#### [TAREAS A REALIZAR]
A. Según la nota sobre políticas contracíclicas, ¿qué cosas tuvieron detrás los fideicomisos financieros estructurados por las AFJP? Enuméralas todas.
B. Retoma la nota sobre políticas contracíclicas y escribe su continuación a partir de su última oración.

Políticas contracíclicas

Punto de vista. Por Alberto Ziperovich - Consultor de empresas.

16 Noviembre 2008

El planeta Tierra está preocupado por la recesión. Por todas partes se escuchan y observan políticas “contracíclicas”; es decir: si hay miedo o imposibilidad material de consumir, los estados deben diseñar políticas que incentiven el gasto privado.
El Gobierno de Tucumán percibe que el secreto de sostener la actividad económica pasa por llenar el bolsillo de los consumidores. Sin embargo, son necesarias políticas que lleguen más allá de fin de año.
En lugar de diseminar por todo el país políticas contracíclicas, el Gobierno nacional destruye el escaso mercado de capitales. Detrás del boom de las ventas de electrodomésticos, de los proyectos de obras de algunos municipios y de otras inversiones estuvieron los fideicomisos financieros estructurados por las AFJP.
La seguridad jurídica -la fe pública- no es poca cosa. Cómo se explica, si no, que en medio de una de sus peores crisis financieras se siga buscando refugio en la moneda de EEUU. En realidad, poco importan sus niveles de endeudamiento si existe fe en el Estado. Su crisis se origina en el sector privado y el público sabe (por fe pública) que aunque intervenga el Estado antes y ahora, mal o bien, en algún momento los privados deberán pagar los platos rotos.
La perspectiva local es dura. Aún con un Gobierno provincial que intuye por dónde pasa la paz social, sus herramientas son restringidas. Somos dependientes de una política nacional errática, con un carácter autista y autoritario que limita la acción de las autoridades locales.

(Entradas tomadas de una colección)
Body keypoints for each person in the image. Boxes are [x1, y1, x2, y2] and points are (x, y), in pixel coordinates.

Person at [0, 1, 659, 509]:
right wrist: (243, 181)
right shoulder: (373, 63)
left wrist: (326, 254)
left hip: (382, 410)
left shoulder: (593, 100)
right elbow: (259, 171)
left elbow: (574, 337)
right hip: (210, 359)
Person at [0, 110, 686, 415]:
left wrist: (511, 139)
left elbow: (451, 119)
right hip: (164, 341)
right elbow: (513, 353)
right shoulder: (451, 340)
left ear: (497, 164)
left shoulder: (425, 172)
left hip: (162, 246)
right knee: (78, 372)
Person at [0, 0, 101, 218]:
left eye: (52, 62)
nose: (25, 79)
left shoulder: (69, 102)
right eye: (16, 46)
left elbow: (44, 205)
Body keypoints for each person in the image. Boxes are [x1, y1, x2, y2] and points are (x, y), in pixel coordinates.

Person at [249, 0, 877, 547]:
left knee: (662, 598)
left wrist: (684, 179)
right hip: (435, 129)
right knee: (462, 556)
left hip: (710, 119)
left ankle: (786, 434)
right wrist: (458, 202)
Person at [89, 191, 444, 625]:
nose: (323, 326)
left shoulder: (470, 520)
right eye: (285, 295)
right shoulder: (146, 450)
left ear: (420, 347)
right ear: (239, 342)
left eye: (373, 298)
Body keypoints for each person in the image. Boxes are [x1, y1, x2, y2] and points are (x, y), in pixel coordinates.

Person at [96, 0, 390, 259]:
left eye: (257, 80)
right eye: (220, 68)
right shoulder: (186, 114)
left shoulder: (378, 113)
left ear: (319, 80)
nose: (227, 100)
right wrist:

#### [RESULTADOS EN ORDEN]
A.
- El boom de las ventas de electrodomésticos
- Los proyectos de obras de algunos municipios
- Otras inversiones

B.
En el área inmobiliaria se pronostican caídas de ventas entre un 10% y un 25%. Esto lleva a pensar que una buena política contracíclica es sostener la obra pública. Si en el área comercial se estimase la misma tendencia negativa, deberían diseñarse planes de consumo para favorecer las ventas no sólo de las cadenas de supermercado sino de los pequeños comercios, aquellos que a duras penas se sostienen con par de empleados, con los hijos del dueño y con la tía jubilada. El cierre de esta franja de comercio genera consecuencias sociales muy graves.

Desequilibrio
El Banco Central demora demasiado en flexibilizar los encajes. No es posible que los balances de los bancos arrojen utilidades mayores al 100% mientras sus depósitos sólo crecen un 11%. Esta bien que las entidades cuiden su solvencia pero es imposible que un crédito al consumo o la tasa de descuento de las carteras de los bancos estén arriba del 35% anual.
En mi visión, los mercados van a tener un repunte a mediados de 2009, aunque la mejora en la economía real se va a sentir en 2010. Siempre que el Gobierno nacional no siga cometiendo errores políticos.